Start of PROVIDED INFORMATION

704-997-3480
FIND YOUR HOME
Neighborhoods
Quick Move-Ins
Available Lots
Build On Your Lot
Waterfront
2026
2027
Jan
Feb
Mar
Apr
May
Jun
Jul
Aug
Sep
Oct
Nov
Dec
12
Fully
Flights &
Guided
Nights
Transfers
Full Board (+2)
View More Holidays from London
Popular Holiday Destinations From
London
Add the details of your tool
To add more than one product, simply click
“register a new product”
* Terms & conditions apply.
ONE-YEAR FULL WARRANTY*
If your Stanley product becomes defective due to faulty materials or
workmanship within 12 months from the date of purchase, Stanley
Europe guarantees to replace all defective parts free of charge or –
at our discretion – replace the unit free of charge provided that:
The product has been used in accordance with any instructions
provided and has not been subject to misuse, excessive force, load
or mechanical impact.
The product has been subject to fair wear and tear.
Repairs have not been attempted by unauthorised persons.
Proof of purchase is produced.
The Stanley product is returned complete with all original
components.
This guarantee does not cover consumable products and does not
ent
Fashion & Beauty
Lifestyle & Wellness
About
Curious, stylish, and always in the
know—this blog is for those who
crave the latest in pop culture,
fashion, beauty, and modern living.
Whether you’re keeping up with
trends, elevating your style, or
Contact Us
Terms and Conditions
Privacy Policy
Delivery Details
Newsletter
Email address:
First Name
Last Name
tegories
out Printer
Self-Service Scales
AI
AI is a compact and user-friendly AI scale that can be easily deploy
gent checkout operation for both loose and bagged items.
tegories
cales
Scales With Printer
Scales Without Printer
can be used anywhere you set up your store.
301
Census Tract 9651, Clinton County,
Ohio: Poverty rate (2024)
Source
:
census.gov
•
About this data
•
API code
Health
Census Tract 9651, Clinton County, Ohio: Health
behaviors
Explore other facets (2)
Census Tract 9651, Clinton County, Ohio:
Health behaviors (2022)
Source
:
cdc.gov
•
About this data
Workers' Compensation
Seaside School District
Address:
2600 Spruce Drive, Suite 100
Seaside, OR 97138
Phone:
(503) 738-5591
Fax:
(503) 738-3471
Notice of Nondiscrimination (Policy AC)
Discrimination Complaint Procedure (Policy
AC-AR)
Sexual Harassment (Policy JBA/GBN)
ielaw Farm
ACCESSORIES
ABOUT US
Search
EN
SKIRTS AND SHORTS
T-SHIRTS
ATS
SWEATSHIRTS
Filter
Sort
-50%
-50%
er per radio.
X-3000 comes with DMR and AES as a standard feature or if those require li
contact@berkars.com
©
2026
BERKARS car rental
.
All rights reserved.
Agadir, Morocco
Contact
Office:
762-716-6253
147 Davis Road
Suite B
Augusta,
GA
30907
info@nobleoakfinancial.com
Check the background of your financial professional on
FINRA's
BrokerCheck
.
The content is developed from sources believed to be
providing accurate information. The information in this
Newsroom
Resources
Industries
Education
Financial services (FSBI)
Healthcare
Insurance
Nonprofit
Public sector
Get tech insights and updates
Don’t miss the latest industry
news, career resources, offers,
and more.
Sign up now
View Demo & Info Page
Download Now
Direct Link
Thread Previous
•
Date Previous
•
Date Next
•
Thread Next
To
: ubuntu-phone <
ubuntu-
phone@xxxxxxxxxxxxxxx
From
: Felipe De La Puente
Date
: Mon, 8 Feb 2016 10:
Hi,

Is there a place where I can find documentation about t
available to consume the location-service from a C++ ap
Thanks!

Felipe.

End of PROVIDED INFORMATION

**TO DO**
Output the records above in their entirety, exactly.

**YOUR SOLUTION**
704-997-3480
FIND YOUR HOME
Neighborhoods
Quick Move-Ins
Available Lots
Build On Your Lot
Waterfront
2026
2027
Jan
Feb
Mar
Apr
May
Jun
Jul
Aug
Sep
Oct
Nov
Dec
12
Fully
Flights &
Guided
Nights
Transfers
Full Board (+2)
View More Holidays from London
Popular Holiday Destinations From
London
Add the details of your tool
To add more than one product, simply click
“register a new product”
* Terms & conditions apply.
ONE-YEAR FULL WARRANTY*
If your Stanley product becomes defective due to faulty materials or
workmanship within 12 months from the date of purchase, Stanley
Europe guarantees to replace all defective parts free of charge or –
at our discretion – replace the unit free of charge provided that:
The product has been used in accordance with any instructions
provided and has not been subject to misuse, excessive force, load
or mechanical impact.
The product has been subject to fair wear and tear.
Repairs have not been attempted by unauthorised persons.
Proof of purchase is produced.
The Stanley product is returned complete with all original
components.
This guarantee does not cover consumable products and does not
ent
Fashion & Beauty
Lifestyle & Wellness
About
Curious, stylish, and always in the
know—this blog is for those who
crave the latest in pop culture,
fashion, beauty, and modern living.
Whether you’re keeping up with
trends, elevating your style, or
Contact Us
Terms and Conditions
Privacy Policy
Delivery Details
Newsletter
Email address:
First Name
Last Name
tegories
out Printer
Self-Service Scales
AI
AI is a compact and user-friendly AI scale that can be easily deploy
gent checkout operation for both loose and bagged items.
tegories
cales
Scales With Printer
Scales Without Printer
can be used anywhere you set up your store.
301
Census Tract 9651, Clinton County,
Ohio: Poverty rate (2024)
Source
:
census.gov
•
About this data
•
API code
Health
Census Tract 9651, Clinton County, Ohio: Health
behaviors
Explore other facets (2)
Census Tract 9651, Clinton County, Ohio:
Health behaviors (2022)
Source
:
cdc.gov
•
About this data
Workers' Compensation
Seaside School District
Address:
2600 Spruce Drive, Suite 100
Seaside, OR 97138
Phone:
(503) 738-5591
Fax:
(503) 738-3471
Notice of Nondiscrimination (Policy AC)
Discrimination Complaint Procedure (Policy
AC-AR)
Sexual Harassment (Policy JBA/GBN)
ielaw Farm
ACCESSORIES
ABOUT US
Search
EN
SKIRTS AND SHORTS
T-SHIRTS
ATS
SWEATSHIRTS
Filter
Sort
-50%
-50%
er per radio.
X-3000 comes with DMR and AES as a standard feature or if those require li
contact@berkars.com
©
2026
BERKARS car rental
.
All rights reserved.
Agadir, Morocco
Contact
Office:
762-716-6253
147 Davis Road
Suite B
Augusta,
GA
30907
info@nobleoakfinancial.com
Check the background of your financial professional on
FINRA's
BrokerCheck
.
The content is developed from sources believed to be
providing accurate information. The information in this
Newsroom
Resources
Industries
Education
Financial services (FSBI)
Healthcare
Insurance
Nonprofit
Public sector
Get tech insights and updates
Don’t miss the latest industry
news, career resources, offers,
and more.
Sign up now
View Demo & Info Page
Download Now
Direct Link
Thread Previous
•
Date Previous
•
Date Next
•
Thread Next
To
: ubuntu-phone <
ubuntu-
phone@xxxxxxxxxxxxxxx
From
: Felipe De La Puente
Date
: Mon, 8 Feb 2016 10:
Hi,

Is there a place where I can find documentation about t
available to consume the location-service from a C++ ap
Thanks!

Felipe.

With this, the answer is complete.